Page MenuHomePhabricator

Rethink how metric label values are sanitized
Open, Needs TriagePublic

Description

Currently, all metric names, label names, and label values run through the same sanitizer at declaration time. Prometheus and Graphite support different character sets in their metric definitions:

https://prometheus.io/docs/concepts/data_model/#metric-names-and-labels

  • Prometheus Metric Names MUST match [a-zA-Z_:][a-zA-Z0-9_:]*
  • Prometheus Metric Label Names MUST match [a-zA-Z_][a-zA-Z0-9_]*
  • Prometheus Metric Label Values MAY contain any unicode chars. Empty labels are dropped.

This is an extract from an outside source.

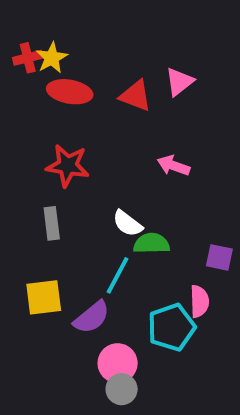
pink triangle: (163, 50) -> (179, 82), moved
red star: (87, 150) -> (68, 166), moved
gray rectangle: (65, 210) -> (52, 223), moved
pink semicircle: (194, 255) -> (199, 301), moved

Graphite/Whisper is limited by whatever filesystem is being written to with the expectation that the separator "." is the directory separator. Because of this, the allowed character set was limited since long ago:

BufferingStatsdDataFactory.php
private static function normalizeMetricKey( $key ) {
	$key = strtr( $key, [ '::' => '.' ] );
	$key = preg_replace( '/[^a-zA-Z0-9.]+/', '_', $key );
	$key = trim( $key, '_.' );
	return strtr( $key, [ '..' => '.' ] );
}
StatsUtils.php
public static function normalizeString( string $entity ): string {
	$entity = preg_replace( "/[^a-z0-9]/i", "_", $entity );
	$entity = preg_replace( "/_+/", "_", $entity );
	return trim( $entity, "_" );
}

Given that Graphite metrics are less defined, I propose we make the following changes:

  1. Strictly control label values that expect to go to Graphite
  2. Loosen control of label values that expect to go to Prometheus

This change is necessary to complete T348796 because Prometheus histograms expect values which would be sanitized, e.g. le=+Inf and le=0.5.